## Short task
Retype the lines below verbatim, from the line that contains "family: Apiaceae" through the line that contains "family: Psammophiidae", including both of those lines.
-- Start of Materials provided --
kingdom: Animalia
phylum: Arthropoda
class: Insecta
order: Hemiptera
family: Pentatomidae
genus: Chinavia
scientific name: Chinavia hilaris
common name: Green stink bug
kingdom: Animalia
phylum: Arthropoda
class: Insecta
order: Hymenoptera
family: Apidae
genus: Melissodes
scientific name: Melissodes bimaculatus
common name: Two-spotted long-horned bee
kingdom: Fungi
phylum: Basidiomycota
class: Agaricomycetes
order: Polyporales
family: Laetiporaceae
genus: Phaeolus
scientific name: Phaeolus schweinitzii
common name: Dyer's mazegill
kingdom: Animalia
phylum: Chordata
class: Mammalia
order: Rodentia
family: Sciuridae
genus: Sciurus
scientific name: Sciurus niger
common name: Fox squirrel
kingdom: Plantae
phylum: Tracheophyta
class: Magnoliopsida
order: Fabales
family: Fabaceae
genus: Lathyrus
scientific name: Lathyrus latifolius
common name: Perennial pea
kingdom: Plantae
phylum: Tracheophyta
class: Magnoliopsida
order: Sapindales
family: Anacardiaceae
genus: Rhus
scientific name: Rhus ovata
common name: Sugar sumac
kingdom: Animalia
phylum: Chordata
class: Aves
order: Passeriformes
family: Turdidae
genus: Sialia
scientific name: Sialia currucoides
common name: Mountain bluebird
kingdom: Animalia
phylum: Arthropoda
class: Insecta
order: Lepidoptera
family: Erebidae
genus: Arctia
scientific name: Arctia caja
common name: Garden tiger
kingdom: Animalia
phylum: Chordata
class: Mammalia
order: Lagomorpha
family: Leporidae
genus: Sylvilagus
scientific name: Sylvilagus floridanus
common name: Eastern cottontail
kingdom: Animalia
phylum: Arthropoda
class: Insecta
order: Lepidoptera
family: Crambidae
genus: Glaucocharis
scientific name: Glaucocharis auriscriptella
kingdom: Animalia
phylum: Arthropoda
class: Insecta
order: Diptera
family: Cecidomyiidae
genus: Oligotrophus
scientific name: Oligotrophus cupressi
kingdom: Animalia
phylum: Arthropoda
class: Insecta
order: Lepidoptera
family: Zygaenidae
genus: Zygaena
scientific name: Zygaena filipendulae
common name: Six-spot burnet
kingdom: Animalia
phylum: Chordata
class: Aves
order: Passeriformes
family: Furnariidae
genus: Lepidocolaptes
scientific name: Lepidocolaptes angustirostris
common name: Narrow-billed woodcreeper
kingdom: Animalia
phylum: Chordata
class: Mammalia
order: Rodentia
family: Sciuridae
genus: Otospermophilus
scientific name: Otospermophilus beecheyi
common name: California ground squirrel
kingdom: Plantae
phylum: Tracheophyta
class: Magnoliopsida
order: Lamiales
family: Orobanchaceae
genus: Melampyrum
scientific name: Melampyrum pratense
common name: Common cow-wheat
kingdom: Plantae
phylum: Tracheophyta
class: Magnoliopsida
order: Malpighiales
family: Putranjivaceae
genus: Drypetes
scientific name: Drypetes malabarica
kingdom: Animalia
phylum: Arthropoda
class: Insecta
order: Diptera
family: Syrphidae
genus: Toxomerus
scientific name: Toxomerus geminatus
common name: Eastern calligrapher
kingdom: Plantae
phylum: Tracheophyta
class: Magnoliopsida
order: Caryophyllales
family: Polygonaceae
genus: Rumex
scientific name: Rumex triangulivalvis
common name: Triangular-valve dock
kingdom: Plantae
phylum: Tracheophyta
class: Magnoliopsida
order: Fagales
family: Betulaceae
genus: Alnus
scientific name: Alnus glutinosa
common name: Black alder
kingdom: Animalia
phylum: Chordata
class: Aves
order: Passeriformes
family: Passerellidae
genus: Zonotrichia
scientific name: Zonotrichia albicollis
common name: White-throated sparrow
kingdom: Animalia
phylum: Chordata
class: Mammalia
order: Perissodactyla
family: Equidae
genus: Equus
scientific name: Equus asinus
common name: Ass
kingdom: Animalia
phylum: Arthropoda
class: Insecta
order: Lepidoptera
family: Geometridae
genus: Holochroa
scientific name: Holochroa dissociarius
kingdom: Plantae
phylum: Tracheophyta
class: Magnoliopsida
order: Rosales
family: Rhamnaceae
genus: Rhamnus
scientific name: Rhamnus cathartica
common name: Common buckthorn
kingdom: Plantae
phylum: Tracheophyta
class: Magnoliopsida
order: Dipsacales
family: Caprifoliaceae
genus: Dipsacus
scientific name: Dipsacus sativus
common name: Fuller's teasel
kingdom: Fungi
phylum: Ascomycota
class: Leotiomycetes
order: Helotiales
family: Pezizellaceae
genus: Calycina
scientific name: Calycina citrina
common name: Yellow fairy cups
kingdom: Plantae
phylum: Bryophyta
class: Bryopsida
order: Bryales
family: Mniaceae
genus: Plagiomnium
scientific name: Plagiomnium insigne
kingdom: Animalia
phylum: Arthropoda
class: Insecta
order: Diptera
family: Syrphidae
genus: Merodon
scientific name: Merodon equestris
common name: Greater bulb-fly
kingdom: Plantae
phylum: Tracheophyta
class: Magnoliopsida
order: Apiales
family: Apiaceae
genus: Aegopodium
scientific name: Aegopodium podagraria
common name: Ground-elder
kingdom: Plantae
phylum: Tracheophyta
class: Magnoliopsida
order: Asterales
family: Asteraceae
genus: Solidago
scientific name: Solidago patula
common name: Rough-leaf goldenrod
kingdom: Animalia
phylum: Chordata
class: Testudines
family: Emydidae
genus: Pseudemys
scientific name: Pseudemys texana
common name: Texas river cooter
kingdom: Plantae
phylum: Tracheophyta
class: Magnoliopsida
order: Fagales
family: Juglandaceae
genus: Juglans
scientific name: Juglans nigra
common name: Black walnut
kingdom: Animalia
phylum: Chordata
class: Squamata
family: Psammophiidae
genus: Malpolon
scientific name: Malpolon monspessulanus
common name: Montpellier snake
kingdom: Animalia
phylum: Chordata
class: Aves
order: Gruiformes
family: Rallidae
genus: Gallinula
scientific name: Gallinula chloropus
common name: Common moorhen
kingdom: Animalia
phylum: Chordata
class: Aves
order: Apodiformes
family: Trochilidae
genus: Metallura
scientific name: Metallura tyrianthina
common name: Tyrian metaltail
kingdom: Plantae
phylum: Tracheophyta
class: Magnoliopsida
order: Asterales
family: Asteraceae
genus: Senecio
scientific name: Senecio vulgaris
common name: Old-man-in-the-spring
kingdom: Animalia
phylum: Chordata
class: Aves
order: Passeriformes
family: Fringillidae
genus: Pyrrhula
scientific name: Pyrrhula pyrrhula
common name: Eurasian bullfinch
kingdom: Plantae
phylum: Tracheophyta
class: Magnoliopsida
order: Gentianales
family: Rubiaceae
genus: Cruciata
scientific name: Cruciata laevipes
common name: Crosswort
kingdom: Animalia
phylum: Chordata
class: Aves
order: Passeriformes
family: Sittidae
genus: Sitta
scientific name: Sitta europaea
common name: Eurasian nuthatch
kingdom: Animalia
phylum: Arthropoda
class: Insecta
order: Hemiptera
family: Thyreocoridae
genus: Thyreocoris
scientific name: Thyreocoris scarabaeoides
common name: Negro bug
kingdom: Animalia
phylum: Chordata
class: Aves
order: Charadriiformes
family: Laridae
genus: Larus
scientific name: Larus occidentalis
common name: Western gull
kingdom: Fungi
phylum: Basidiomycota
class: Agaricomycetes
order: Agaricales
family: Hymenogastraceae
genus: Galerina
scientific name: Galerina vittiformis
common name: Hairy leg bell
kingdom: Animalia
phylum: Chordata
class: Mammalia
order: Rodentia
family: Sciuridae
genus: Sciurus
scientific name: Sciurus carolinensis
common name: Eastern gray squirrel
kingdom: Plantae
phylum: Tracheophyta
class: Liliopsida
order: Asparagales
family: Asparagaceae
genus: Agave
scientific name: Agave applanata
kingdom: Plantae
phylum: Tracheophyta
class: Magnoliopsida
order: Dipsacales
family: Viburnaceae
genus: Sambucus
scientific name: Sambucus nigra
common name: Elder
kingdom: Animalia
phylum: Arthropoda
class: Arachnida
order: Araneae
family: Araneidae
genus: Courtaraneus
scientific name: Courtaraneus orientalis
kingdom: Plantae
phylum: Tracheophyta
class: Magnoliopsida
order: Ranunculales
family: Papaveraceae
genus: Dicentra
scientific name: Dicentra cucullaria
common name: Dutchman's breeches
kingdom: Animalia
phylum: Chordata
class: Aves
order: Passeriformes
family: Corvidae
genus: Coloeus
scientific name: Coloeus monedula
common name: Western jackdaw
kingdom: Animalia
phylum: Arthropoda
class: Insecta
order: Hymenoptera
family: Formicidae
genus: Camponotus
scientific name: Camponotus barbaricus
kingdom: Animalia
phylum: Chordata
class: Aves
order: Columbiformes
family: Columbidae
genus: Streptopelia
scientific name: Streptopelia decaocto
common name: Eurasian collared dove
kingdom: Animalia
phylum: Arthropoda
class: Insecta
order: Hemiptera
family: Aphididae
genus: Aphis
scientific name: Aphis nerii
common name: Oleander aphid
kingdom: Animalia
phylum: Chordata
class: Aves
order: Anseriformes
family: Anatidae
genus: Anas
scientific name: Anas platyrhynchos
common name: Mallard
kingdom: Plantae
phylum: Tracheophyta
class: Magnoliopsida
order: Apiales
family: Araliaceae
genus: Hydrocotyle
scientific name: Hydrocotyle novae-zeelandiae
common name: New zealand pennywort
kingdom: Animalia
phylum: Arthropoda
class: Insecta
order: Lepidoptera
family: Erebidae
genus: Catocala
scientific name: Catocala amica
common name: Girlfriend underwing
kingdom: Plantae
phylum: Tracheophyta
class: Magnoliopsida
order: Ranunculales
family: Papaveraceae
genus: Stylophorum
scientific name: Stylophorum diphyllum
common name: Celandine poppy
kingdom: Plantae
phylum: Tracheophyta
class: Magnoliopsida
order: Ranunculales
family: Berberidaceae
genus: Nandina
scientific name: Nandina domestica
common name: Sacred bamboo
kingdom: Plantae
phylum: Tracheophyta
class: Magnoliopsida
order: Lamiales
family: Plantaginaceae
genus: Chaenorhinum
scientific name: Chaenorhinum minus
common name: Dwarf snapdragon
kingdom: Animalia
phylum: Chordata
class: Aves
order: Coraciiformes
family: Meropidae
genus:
-- End of Materials provided --
## Task answer
family: Apiaceae
genus: Aegopodium
scientific name: Aegopodium podagraria
common name: Ground-elder
kingdom: Plantae
phylum: Tracheophyta
class: Magnoliopsida
order: Asterales
family: Asteraceae
genus: Solidago
scientific name: Solidago patula
common name: Rough-leaf goldenrod
kingdom: Animalia
phylum: Chordata
class: Testudines
family: Emydidae
genus: Pseudemys
scientific name: Pseudemys texana
common name: Texas river cooter
kingdom: Plantae
phylum: Tracheophyta
class: Magnoliopsida
order: Fagales
family: Juglandaceae
genus: Juglans
scientific name: Juglans nigra
common name: Black walnut
kingdom: Animalia
phylum: Chordata
class: Squamata
family: Psammophiidae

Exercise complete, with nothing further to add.